## Work item
Match the string "POTRESNA" against each line below, and copy every line that matches.

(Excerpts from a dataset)
::::::::::
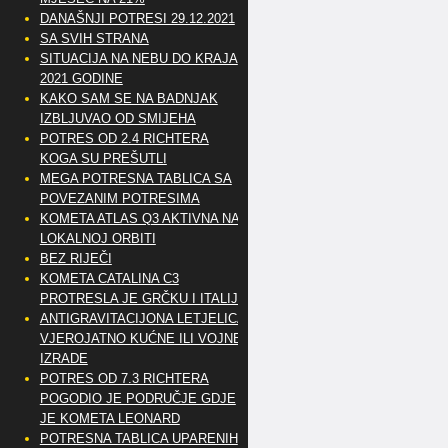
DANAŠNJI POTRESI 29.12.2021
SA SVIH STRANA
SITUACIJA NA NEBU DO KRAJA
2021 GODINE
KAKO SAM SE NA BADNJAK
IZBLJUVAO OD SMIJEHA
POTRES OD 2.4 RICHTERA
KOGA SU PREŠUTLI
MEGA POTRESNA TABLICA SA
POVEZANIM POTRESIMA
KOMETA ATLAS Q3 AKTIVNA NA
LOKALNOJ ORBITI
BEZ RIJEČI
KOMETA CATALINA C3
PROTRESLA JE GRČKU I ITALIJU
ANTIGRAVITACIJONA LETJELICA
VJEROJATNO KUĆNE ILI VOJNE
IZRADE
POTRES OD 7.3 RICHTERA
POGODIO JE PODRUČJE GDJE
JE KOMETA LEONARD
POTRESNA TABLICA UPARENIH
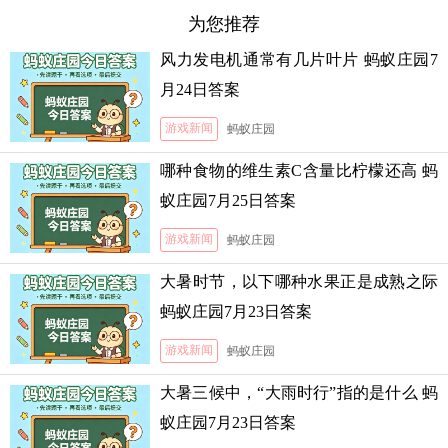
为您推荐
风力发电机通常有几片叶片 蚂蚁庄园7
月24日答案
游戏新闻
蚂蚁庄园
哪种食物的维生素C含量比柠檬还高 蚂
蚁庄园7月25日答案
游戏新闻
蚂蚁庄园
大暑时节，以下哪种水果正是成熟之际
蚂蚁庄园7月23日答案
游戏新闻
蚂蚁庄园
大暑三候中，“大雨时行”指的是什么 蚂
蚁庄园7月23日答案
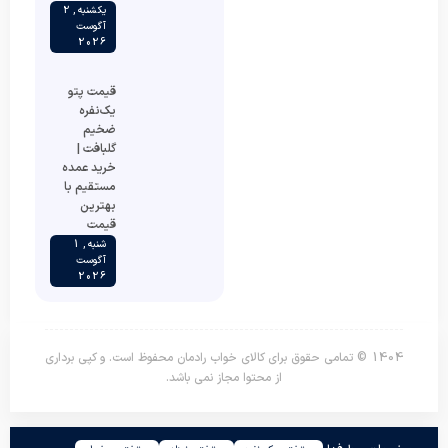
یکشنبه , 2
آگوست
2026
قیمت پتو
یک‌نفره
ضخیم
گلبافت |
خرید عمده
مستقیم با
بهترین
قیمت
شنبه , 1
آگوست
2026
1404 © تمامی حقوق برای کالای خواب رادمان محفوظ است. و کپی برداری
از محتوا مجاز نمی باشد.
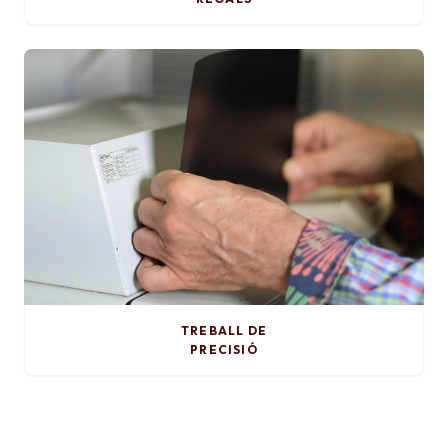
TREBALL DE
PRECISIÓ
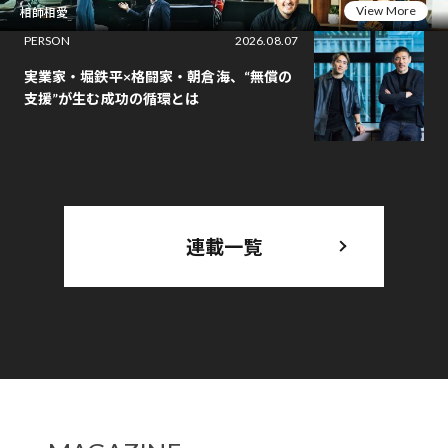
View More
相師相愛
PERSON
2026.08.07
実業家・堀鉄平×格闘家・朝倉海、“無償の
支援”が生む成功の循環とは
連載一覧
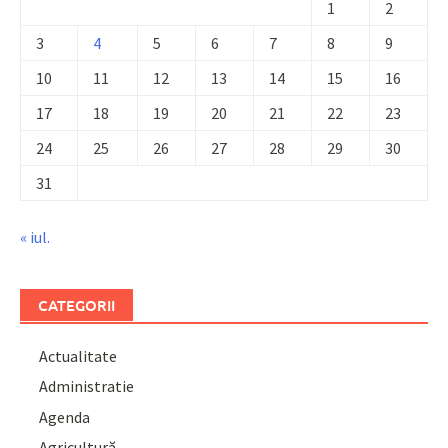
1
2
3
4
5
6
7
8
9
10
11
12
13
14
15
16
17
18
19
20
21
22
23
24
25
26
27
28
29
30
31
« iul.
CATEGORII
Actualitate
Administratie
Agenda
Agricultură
::::::::::
## Output for this task
MEGA POTRESNA TABLICA SA
POTRESNA TABLICA UPARENIH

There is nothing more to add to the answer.